Individual retirement accounts (IRAs) are tax-advantaged savings vehicles designed to help Americans save money for retirement. While there are tax benefits associated with IRAs, withdrawing money before age 59 ½ can trigger income taxes and a 10% early withdrawal penalty. However, the IRS makes several exceptions to this rule. If you need to withdraw money from your IRA and you haven’t yet reached age 59 ½, you’ll need to meet one of several conditions, like buying your first home, suffering a permanent disability or needing the money to pay for education expenses.

IRA Withdrawal Rules

Understanding the rules for withdrawing from an individual retirement account (IRA) is important for your retirement planning. But there are distinct rules that will apply depending on whether an IRA is a traditional account or Roth account.

Traditional IRA Withdrawal Rules

Traditional IRAs are accounts funded with pre-tax contributions. In return for a tax deduction in the year in which a contribution is made, you’ll pay income taxes on the money when you withdraw it later on. However, taking distributions from a traditional IRA before age 59 ½ will mean paying income taxes on the money, as well as the 10% penalty.

Another critical age associated with traditional IRAs is 73 – when required minimum distributions (RMDs) take effect. RMDs are mandatory withdrawals that must be taken from pre-tax accounts like traditional IRAs and 401(k)s. Failing to take your correct RMD may trigger a 25% excise tax on the amount that isn’t withdrawn. This penalty will drop to 10% if the RMD is corrected within two years of the error.

Roth IRA Withdrawal Rules

While a traditional IRA is considered a pre-tax account, a Roth IRA is the opposite. These retirement accounts are funded with earned income that’s already been taxed. Since income taxes have already been paid, the money can then grow tax-free within the account for as long as you want because Roth IRAs aren’t subject to RMD rules.

Roth IRA withdrawals also follow different rules. You withdraw the money you contribute to a Roth IRA at any time without having to pay the 10% penalty.
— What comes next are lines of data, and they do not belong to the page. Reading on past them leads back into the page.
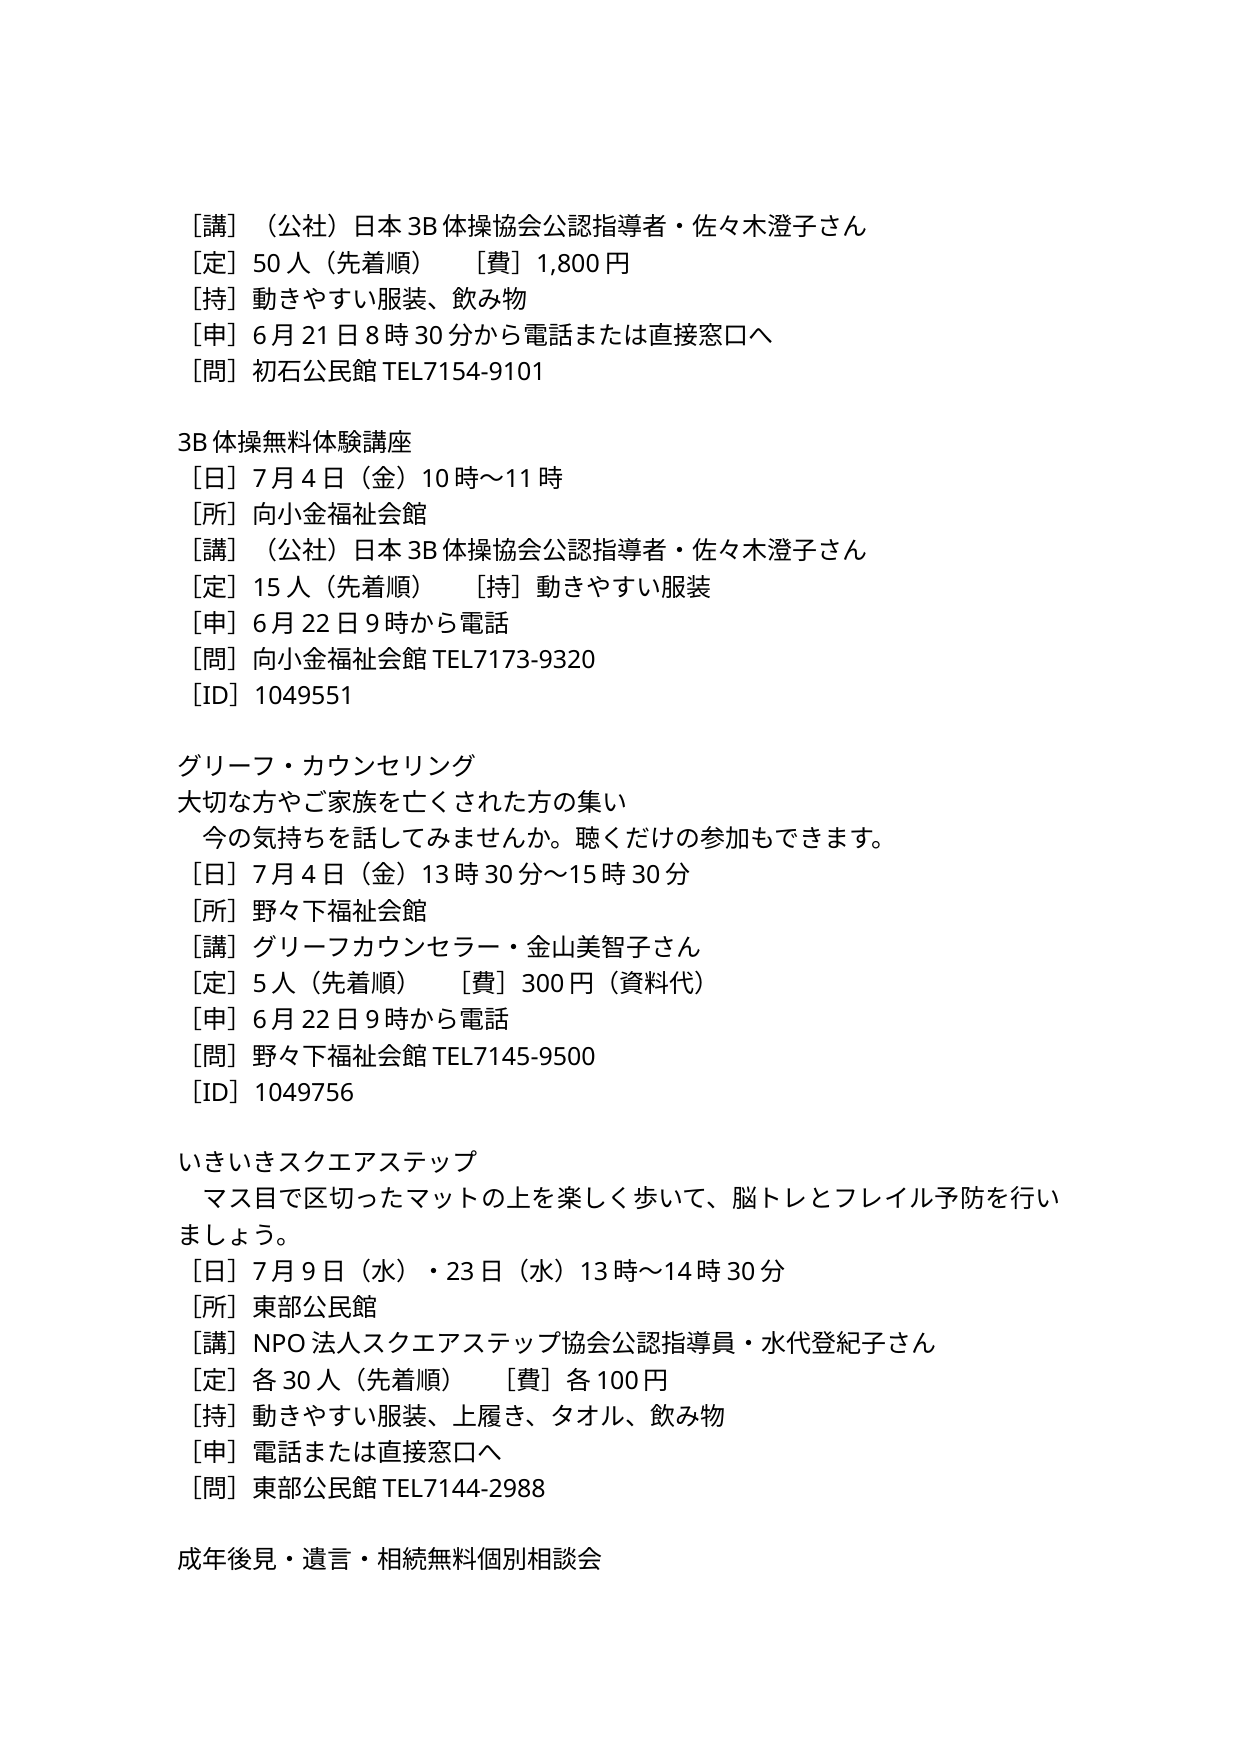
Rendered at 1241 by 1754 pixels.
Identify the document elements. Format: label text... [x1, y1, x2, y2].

text ［所］向小金福祉会館 [177, 494, 1063, 531]
text ［定］50人（先着順） ［費］1,800円 [177, 243, 1063, 279]
text ［持］動きやすい服装、上履き、タオル、飲み物 [177, 1396, 1063, 1433]
text 成年後見・遺言・相続無料個別相談会 [177, 1539, 1063, 1576]
text ［所］東部公民館 [177, 1288, 1063, 1324]
text ［日］7月4日（金）10時～11時 [177, 458, 1063, 494]
text ［申］6月22日9時から電話 [177, 603, 1063, 639]
text ［所］野々下福祉会館 [177, 891, 1063, 927]
text ［問］初石公民館TEL7154-9101 [177, 352, 1063, 388]
text ［定］15人（先着順） ［持］動きやすい服装 [177, 567, 1063, 603]
text ［問］向小金福祉会館TEL7173-9320 [177, 639, 1063, 676]
text ［日］7月9日（水）・23日（水）13時～14時30分 [177, 1251, 1063, 1288]
text 今の気持ちを話してみませんか。聴くだけの参加もできます。 [177, 819, 1063, 855]
text ［講］（公社）日本3B体操協会公認指導者・佐々木澄子さん [177, 531, 1063, 567]
text ［申］電話または直接窓口へ [177, 1433, 1063, 1469]
text マス目で区切ったマットの上を楽しく歩いて、脳トレとフレイル予防を行いましょう。 [177, 1179, 1063, 1251]
text ［申］6月22日9時から電話 [177, 1000, 1063, 1036]
text グリーフ・カウンセリング [177, 746, 1063, 782]
text ［講］NPO法人スクエアステップ協会公認指導員・水代登紀子さん [177, 1324, 1063, 1360]
text ［問］東部公民館TEL7144-2988 [177, 1469, 1063, 1505]
text ［問］野々下福祉会館TEL7145-9500 [177, 1036, 1063, 1072]
text ［ID］1049756 [177, 1072, 1063, 1109]
text ［定］5人（先着順） ［費］300円（資料代） [177, 964, 1063, 1000]
text いきいきスクエアステップ [177, 1143, 1063, 1179]
text 3B体操無料体験講座 [177, 422, 1063, 458]
text ［持］動きやすい服装、飲み物 [177, 279, 1063, 316]
text ［講］（公社）日本3B体操協会公認指導者・佐々木澄子さん [177, 207, 1063, 243]
text ［定］各30人（先着順） ［費］各100円 [177, 1360, 1063, 1396]
text ［講］グリーフカウンセラー・金山美智子さん [177, 927, 1063, 964]
text ［申］6月21日8時30分から電話または直接窓口へ [177, 316, 1063, 352]
text 大切な方やご家族を亡くされた方の集い [177, 782, 1063, 819]
text ［日］7月4日（金）13時30分～15時30分 [177, 855, 1063, 891]
text ［ID］1049551 [177, 676, 1063, 712]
However, you’ll have to wait until age 59 ½ to take out any investment earnings that your contributions generate. Withdrawing earnings before age 59 ½ can trigger the early withdrawal penalty.

Meanwhile, Roth IRAs are subject to what’s called the five-year rule: You must wait five tax years from your first contribution before earnings can be withdrawn tax-free and penalty-free. This rule starts with the tax year of your initial Roth IRA contribution and affects the tax status of earnings withdrawals, emphasizing the need for strategic planning.